The Power of Trying (Even When You’re Not Ready)
How experimenting can help you navigate the grey zone.
Dear friend,
Maybe you felt it too - this year had a strange rhythm. Long stretches of stagnation. Things not quite landing. Ideas floating around without form. A sense of “almost”… but not yet.
For most of the year, I felt like I was waiting for something I couldn’t name. And then November arrived, and everything started to emerge.
Suddenly, movement was back. Opportunities, ideas, changes, decisions.
The truth is it wasn’t the universe suddenly accelerating. It was me finally moving.
A Story: A Month of Experiments
For months, I had ideas I deeply cared about - programs to create, collaborations to try, personal choices to make.

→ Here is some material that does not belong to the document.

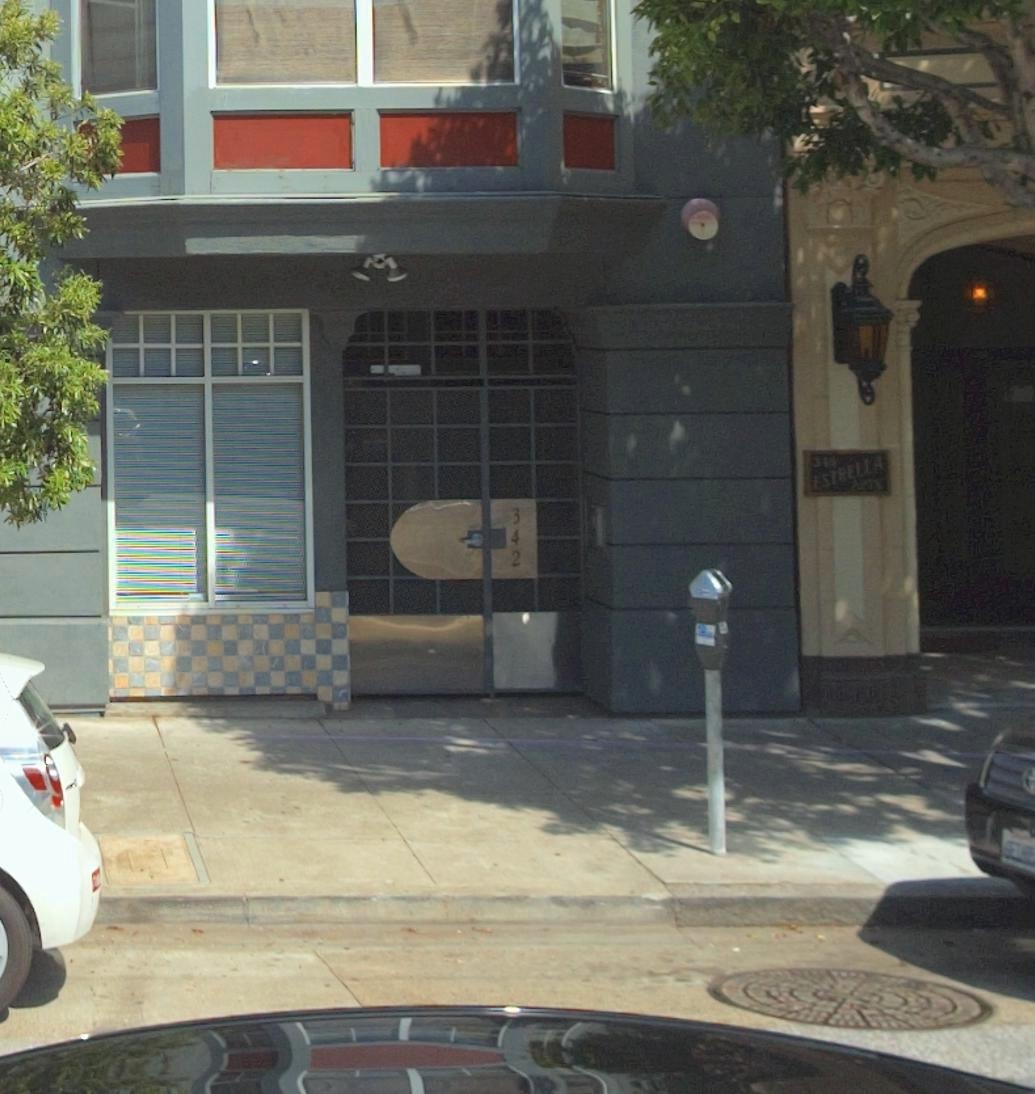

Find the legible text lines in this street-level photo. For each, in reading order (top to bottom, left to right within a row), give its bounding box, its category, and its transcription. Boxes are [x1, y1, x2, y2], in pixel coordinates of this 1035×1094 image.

[811, 451, 887, 494] None: ESTRELLA
[510, 506, 522, 568] StreetNumber: 342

But I didn’t move. In my mind, everything needed to be well-structured, thought through, planned, strategised, “ready.”
And without the perfect plan, I couldn't move.
I wasn’t stuck because I lacked clarity. I was stuck because I was trying to outrun uncertainty.
That’s what transitions do to us. When we don’t know what the next chapter looks like in detail, we cope with perfectionism, fear of failure, overthinking, worry about how others will perceive us - and endless planning without action. We quietly carry a lot of invisible emotional weight.
Then November came, and I’d had enough. I decided to try something different.
I let things be experiments.
Not long-term commitments. Not strategies. Not life-changing decisions. Just experiments.
And everything shifted.
In a month I launched Think Space sessions, began Mindful Monday gatherings, piloted Resettle & Thrive, tested new collaborations, moved to a new place, and started climbing again after ten years - simply, because it felt right to try.
A Thought: Experiments Reduce Fear
Experiments are powerful because they lower the stakes.
They assume a 50% chance this won’t work, and that’s part of the point.
An experiment invites curiosity instead of pressure. Joy instead of anxiety.
It says:
“I’m here to learn, not to get it right.”
“I’ll try this and see what happens.”
“I don’t need the whole map, just the next step.”
Research on psychological flexibility, especially in Acceptance and Commitment Therapy (ACT), shows that when we approach uncertainty with curiosity rather than avoidance, our stress levels drop and our problem-solving improves (Psychological Flexibility as a Fundamental Aspect of Health). We become more resilient, more creative, and more willing to take small risks that lead to real progress.
Even small “learning steps” (instead of “performance steps”) can reduce fear responses in the brain and retrain our nervous system to feel safer trying new things.
So when the pressure drops, movement becomes possible again.
A Practice: Your Experiment Blueprint
Here’s a simple way to turn any idea, decision, or desire into a low-pressure experiment:
1. What feels “grey” right now?
Choose an area where you feel unsure, undecided, or stuck.
2. What do you already know?
Gather the pieces you do have, even if they’re small.
3. What you don't know yet?
Name the gaps without judging yourself.
4. What is the simplest version you could test?
What would take the minimum time, minimum effort, and minimum emotional cost?
5. Who can you ask for quick feedback?
One honest opinion can save you months of wondering.
6. What did you learn?
Even if the experiment “fails”, it gives you direction.
7. What else is there to explore?
Let curiosity guide the next small step.
8. How can you test the next version?
Experiments work in small iterations, not leaps.
If this year felt slow or confusing or heavy at times, you’re not alone.
Transitions are rarely tidy.
But you don’t need the perfect plan to move forward.
You just need one experiment at a time.
One small step that says:
“I’m willing to try.”
And from there, things can begin to move again.
With warmth,




Well done Adela! Love to read about your progress. I have been exploring the same and can confirm that action is what bridges the gap between uncertainty and clarity.